*What you are asked to do*
For any picture in the lines below, please leave it out and copy the rest exactly.

========================

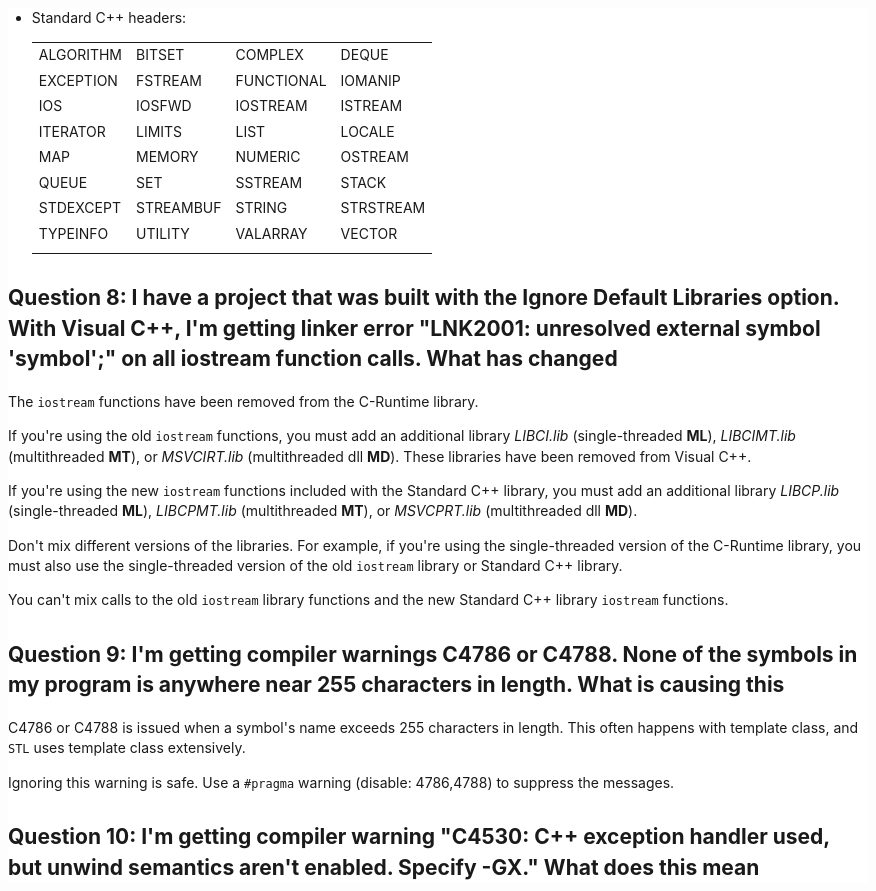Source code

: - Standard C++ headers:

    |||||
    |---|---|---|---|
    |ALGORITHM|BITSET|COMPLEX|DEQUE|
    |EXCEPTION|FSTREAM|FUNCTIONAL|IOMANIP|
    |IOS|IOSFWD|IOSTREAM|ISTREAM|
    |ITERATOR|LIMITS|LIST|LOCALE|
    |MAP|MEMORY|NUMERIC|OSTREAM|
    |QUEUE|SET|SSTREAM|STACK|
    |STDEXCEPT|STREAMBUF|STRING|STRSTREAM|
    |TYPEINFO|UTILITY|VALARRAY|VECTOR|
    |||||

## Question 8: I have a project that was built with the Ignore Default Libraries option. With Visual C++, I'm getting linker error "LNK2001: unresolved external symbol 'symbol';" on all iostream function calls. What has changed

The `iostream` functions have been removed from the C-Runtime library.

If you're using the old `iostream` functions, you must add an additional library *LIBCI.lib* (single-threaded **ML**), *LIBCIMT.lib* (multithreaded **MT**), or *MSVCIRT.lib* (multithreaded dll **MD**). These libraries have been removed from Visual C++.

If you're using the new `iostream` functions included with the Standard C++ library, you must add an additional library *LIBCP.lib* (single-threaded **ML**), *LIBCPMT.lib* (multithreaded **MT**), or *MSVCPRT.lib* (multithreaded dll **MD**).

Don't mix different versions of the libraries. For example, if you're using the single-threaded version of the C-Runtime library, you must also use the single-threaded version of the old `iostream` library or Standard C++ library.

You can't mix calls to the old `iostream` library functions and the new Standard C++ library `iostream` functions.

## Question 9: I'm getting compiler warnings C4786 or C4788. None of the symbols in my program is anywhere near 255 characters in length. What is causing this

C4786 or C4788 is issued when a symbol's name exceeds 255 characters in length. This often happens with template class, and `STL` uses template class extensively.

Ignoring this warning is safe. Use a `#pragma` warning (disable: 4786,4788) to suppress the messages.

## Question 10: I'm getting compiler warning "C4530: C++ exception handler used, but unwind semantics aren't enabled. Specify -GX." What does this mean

========================

*Your solution*
Source code

: - Standard C++ headers:

    |||||
    |---|---|---|---|
    |ALGORITHM|BITSET|COMPLEX|DEQUE|
    |EXCEPTION|FSTREAM|FUNCTIONAL|IOMANIP|
    |IOS|IOSFWD|IOSTREAM|ISTREAM|
    |ITERATOR|LIMITS|LIST|LOCALE|
    |MAP|MEMORY|NUMERIC|OSTREAM|
    |QUEUE|SET|SSTREAM|STACK|
    |STDEXCEPT|STREAMBUF|STRING|STRSTREAM|
    |TYPEINFO|UTILITY|VALARRAY|VECTOR|
    |||||

## Question 8: I have a project that was built with the Ignore Default Libraries option. With Visual C++, I'm getting linker error "LNK2001: unresolved external symbol 'symbol';" on all iostream function calls. What has changed

The `iostream` functions have been removed from the C-Runtime library.

If you're using the old `iostream` functions, you must add an additional library *LIBCI.lib* (single-threaded **ML**), *LIBCIMT.lib* (multithreaded **MT**), or *MSVCIRT.lib* (multithreaded dll **MD**). These libraries have been removed from Visual C++.

If you're using the new `iostream` functions included with the Standard C++ library, you must add an additional library *LIBCP.lib* (single-threaded **ML**), *LIBCPMT.lib* (multithreaded **MT**), or *MSVCPRT.lib* (multithreaded dll **MD**).

Don't mix different versions of the libraries. For example, if you're using the single-threaded version of the C-Runtime library, you must also use the single-threaded version of the old `iostream` library or Standard C++ library.

You can't mix calls to the old `iostream` library functions and the new Standard C++ library `iostream` functions.

## Question 9: I'm getting compiler warnings C4786 or C4788. None of the symbols in my program is anywhere near 255 characters in length. What is causing this

C4786 or C4788 is issued when a symbol's name exceeds 255 characters in length. This often happens with template class, and `STL` uses template class extensively.

Ignoring this warning is safe. Use a `#pragma` warning (disable: 4786,4788) to suppress the messages.

## Question 10: I'm getting compiler warning "C4530: C++ exception handler used, but unwind semantics aren't enabled. Specify -GX." What does this mean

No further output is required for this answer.